> [TEXTE À LIRE]
▼

« Il n’y a pas de hasard, que des rendez-vous ». Cette citation, qu’on attribue à Éluard, traduit mon impression que certaines rencontres sont « plus » que le fruit du hasard. En effet, de toutes les photos compulsées, comment expliquer qu’un regard en particulier ait retenu le nôtre ? De même, de tous les profils lus, il y en a dont le texte reste gravé dans notre mémoire. Des livres ou des musiques qu’on a envie de lire ou d’écouter car l’auteur.e les a décrits d’une manière qui nous a séduit.e. Plus fascinant encore, ce sont ces rencontres qui, sous l’apparence d’être fortuites, réunissent deux êtres qui se reconnaissent, ont ce sentiment de « déjà vu » et qui, pour un court ou long moment, partageront un présent ensemble.

Charles Pépin, auteur de La rencontre, une philosophie* l’écrit ainsi : « il aurait suffi d’un rien et jamais peut-être leurs trajectoires ne se seraient croisées ». Ce même auteur appuie que la rencontre de l’autre nous est nécessaire car au-delà de nous faire découvrir l’amitié, voire l’amour, les rencontres nous révèlent à nous-mêmes. « J’ai besoin de rencontrer l’autre pour me rencontrer. Il me faut rencontrer ce qui n’est pas moi, pour devenir moi ». Dans son livre « La rencontre », Pépin nous décrit certains éléments de cette rencontre que je tente de transmettre ci-après en y ajoutant mon grain de sel, naturellement. Je vous offre donc un résumé de lecture commenté. Les quatre premiers éléments sont les signes qu’une rencontre « est en train de se faire », alors que les trois derniers éléments témoignent des effets que la rencontre a produit. (p.119).

  1. Je suis troublé.e. « Rencontrer » signifie « être en contact ». Ce contact peut être un regard échangé, un rire partagé. Il est bien souvent alimenté par des confidences, des propos, qui, pour des raisons qu’on ignore, résonnent en nous. Tout d’un coup, j’ai envie de connaître ton histoire. Tu as envie de te raconter et j’ai celle de t’entendre te raconter, de saisir comment tu es différent de moi et, possiblement, comment nous sommes pareils. Notre rencontre me laisse tremblant.e, ému.e, profondément bouleversé.e. Je suis troublé.e.

  2. Je te reconnais. Je ne te connais pas et, en même temps, j’ai l’impression de te connaître, de te reconnaître. La fameuse phrase « j’ai l’impression qu’on se connaît », peut sembler galvaudée, mais elle témoigne de ce sentiment de « se reconnaître, alors qu’on ne se connaît pas… ou si peu ». La conversation est fluide, nous sommes bien ensemble, comme si nous nous connaissions de longue date. Même les silences sont confortables. Pépin écrit : « Nous nous sentons chez nous dans l’inconnu, c’est le signe que nous rencontrons quelqu’un ». (p.33)

▲

> [ENTRÉES FOURNIES]
▼

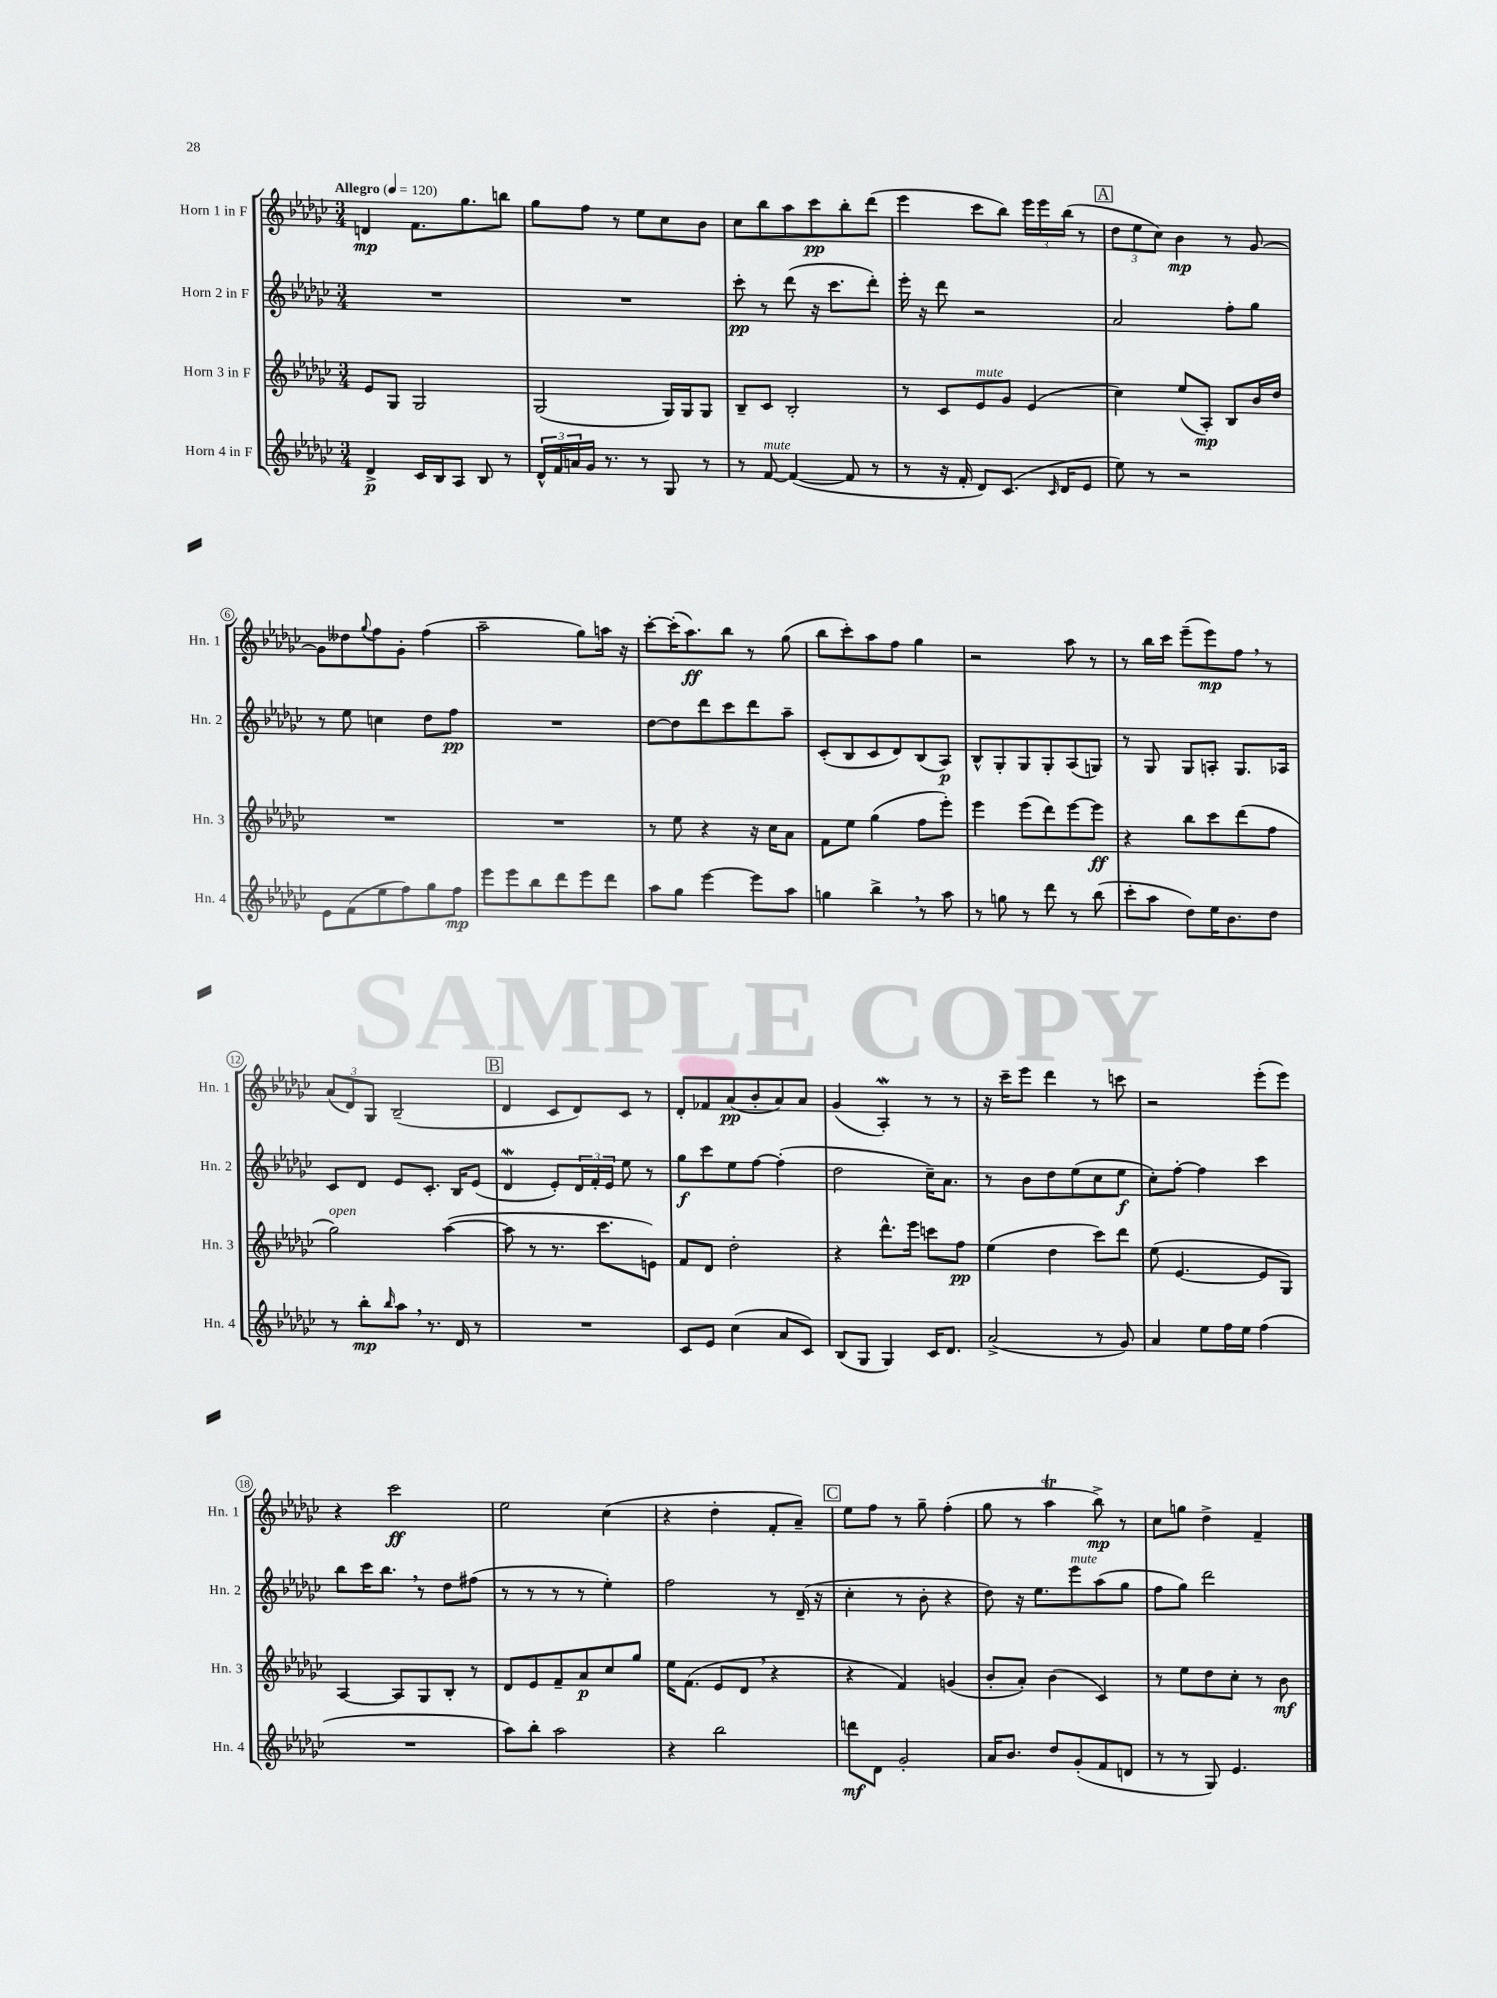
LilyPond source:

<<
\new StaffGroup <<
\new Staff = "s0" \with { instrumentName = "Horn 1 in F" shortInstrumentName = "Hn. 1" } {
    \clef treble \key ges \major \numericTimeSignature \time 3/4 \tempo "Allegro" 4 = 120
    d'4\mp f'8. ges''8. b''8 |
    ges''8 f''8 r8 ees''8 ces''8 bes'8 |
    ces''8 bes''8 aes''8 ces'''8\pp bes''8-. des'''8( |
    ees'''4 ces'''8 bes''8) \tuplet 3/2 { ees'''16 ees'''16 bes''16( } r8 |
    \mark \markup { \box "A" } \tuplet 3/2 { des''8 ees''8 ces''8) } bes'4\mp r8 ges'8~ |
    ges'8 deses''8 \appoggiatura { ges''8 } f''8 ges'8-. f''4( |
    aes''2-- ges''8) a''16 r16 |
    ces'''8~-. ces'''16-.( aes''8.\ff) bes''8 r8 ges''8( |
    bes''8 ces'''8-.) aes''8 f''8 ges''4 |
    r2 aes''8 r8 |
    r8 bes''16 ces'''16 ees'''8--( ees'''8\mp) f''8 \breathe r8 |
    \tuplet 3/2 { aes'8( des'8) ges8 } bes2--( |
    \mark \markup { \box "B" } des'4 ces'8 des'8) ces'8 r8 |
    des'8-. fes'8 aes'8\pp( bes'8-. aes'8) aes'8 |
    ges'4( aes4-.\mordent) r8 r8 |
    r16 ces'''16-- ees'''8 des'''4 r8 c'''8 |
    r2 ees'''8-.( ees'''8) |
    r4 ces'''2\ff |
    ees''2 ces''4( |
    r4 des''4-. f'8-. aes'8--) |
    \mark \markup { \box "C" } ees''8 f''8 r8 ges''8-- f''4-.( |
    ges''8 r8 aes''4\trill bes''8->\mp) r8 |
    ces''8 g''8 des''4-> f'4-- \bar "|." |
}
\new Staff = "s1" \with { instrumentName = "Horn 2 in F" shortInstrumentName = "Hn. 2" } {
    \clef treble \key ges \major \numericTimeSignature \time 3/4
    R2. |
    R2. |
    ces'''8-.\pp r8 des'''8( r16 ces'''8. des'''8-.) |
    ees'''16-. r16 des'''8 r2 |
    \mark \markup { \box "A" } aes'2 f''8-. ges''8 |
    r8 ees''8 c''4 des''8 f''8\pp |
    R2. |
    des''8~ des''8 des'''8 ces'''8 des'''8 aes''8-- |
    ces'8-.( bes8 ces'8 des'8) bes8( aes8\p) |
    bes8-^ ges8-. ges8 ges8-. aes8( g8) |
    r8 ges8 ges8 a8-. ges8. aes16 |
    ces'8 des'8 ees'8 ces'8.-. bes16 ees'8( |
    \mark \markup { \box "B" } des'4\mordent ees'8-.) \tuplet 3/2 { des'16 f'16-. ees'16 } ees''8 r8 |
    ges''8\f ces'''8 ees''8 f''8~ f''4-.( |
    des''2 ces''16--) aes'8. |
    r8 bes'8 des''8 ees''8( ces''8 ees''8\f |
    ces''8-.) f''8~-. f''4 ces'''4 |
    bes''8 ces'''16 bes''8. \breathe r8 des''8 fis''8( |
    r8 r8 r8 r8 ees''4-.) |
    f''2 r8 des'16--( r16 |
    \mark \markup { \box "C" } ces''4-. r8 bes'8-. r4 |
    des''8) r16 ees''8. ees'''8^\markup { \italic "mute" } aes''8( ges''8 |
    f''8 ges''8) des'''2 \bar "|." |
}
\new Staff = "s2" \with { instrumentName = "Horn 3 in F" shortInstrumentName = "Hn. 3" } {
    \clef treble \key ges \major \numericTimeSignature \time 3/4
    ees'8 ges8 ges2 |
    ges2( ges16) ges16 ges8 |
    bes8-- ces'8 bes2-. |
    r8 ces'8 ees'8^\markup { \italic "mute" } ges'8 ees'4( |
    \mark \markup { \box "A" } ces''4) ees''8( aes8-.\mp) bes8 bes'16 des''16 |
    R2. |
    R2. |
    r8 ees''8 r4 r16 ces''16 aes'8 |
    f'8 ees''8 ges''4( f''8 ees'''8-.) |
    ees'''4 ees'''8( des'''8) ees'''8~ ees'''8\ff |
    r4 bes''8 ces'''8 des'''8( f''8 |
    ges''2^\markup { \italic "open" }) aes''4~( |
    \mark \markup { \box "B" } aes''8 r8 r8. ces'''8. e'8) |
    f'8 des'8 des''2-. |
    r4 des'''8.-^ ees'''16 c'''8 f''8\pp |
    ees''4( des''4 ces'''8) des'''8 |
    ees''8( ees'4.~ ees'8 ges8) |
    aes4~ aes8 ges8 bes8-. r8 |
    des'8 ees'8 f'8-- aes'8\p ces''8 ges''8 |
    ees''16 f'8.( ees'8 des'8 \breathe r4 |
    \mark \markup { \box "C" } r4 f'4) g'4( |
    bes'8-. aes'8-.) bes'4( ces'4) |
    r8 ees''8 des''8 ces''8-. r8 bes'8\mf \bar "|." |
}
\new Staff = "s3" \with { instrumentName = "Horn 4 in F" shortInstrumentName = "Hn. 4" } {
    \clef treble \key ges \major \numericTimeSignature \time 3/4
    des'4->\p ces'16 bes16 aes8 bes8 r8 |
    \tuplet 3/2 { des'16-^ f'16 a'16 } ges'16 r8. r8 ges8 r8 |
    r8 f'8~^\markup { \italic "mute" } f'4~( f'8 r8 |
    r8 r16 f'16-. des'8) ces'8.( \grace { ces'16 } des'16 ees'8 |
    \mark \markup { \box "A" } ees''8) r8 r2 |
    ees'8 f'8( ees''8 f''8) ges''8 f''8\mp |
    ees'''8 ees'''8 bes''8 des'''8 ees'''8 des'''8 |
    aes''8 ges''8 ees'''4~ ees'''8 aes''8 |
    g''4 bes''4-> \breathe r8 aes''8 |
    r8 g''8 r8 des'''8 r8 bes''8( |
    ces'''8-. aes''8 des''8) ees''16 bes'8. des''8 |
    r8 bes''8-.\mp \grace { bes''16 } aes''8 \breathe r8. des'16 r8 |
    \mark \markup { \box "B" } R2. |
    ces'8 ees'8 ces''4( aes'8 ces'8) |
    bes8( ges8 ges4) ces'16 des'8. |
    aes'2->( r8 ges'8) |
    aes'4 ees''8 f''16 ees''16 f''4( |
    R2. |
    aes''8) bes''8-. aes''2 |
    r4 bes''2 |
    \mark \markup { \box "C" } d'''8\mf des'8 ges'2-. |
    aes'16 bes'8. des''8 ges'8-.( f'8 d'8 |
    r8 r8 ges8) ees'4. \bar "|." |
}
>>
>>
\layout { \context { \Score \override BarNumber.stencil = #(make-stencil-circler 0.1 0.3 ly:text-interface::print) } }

▲

> [TRAVAIL DEMANDÉ]
1: D'après le texte sur la rencontre, combien des éléments décrits par Pépin sont les signes qu'une rencontre « est en train de se faire » ?
2: Reproduisez à l'identique le passage du texte sur la rencontre situé entre « 1. Je suis troublé.e. » et « bouleversé.e. Je suis troublé.e. », bornes incluses.
Les enregistrements ci-dessus proviennent d'une source distincte de celle du texte.

> [CORRIGÉ]
1: Les quatre premiers éléments.

2:
1. Je suis troublé.e. « Rencontrer » signifie « être en contact ». Ce contact peut être un regard échangé, un rire partagé. Il est bien souvent alimenté par des confidences, des propos, qui, pour des raisons qu’on ignore, résonnent en nous. Tout d’un coup, j’ai envie de connaître ton histoire. Tu as envie de te raconter et j’ai celle de t’entendre te raconter, de saisir comment tu es différent de moi et, possiblement, comment nous sommes pareils. Notre rencontre me laisse tremblant.e, ému.e, profondément bouleversé.e. Je suis troublé.e.